China’s gross domestic product expanded 6.5 per cent in the fourth quarter of 2020, beating forecasts and making the country one of the few in the world to register positive growth for the year.
Year-on-year GDP growth for the final quarter beat expectations, according to official data released on Monday, with the Chinese economy expanding 2.3 per cent over the course of the full year as industrial production continued to drive the country’s recovery.
The new data underlined a rapid turnround in the world’s second-largest economy, which declined in early 2020 for the first time in more than four decades after authorities imposed an extensive lockdown to stem the pandemic’s initial outbreak.
In the fourth quarter, year-on-year growth was the highest of any quarter since 2018, and China will be the only one of the world’s biggest economies that did not shrink last year.
But its positive full-year GDP growth, while ahead of global peers, was still China’s weakest in more than 40 years because of the contraction at the start of the year.

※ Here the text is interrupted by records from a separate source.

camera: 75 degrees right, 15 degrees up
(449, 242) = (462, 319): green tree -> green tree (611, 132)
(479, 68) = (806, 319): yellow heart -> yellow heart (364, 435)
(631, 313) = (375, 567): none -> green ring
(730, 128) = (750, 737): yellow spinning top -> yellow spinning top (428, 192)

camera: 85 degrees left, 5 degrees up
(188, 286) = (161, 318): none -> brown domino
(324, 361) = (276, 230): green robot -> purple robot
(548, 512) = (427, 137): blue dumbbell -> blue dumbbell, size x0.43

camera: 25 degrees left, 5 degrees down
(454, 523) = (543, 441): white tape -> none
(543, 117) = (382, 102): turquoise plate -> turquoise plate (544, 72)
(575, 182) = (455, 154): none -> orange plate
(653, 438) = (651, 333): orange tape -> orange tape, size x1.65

China’s economy seems to be firing consistently on all cylinders. [It is] leaving other major economies in the dust
Eswar Prasad, Cornell University
China’s benchmark CSI 300 index of Shanghai- and Shenzhen-listed stocks rose 1.1 per cent following the data release, while equities markets in the rest of the Asia-Pacific region dropped.
Ning Jizhe, head of the National Bureau of Statistics, said the economy “recovered steadily” last year but cautioned that the “changing epidemic dynamics and external environment pose a multitude of uncertainties”, and that the “foundation for economic recovery is yet to be consolidated”.
China’s rebound from Covid-19 has been powered by higher industrial production, which benefited from state support and added 7.1 per cent in the fourth quarter, compared with 5.8 per cent in the previous quarter.
Retail sales, a measure of consumer appetite, has lagged behind the industrial sector, adding 4.6 per cent in the fourth quarter. December’s reading, which was also 4.6 per cent, came in below 5 per cent year-on-year growth in November and below expectations.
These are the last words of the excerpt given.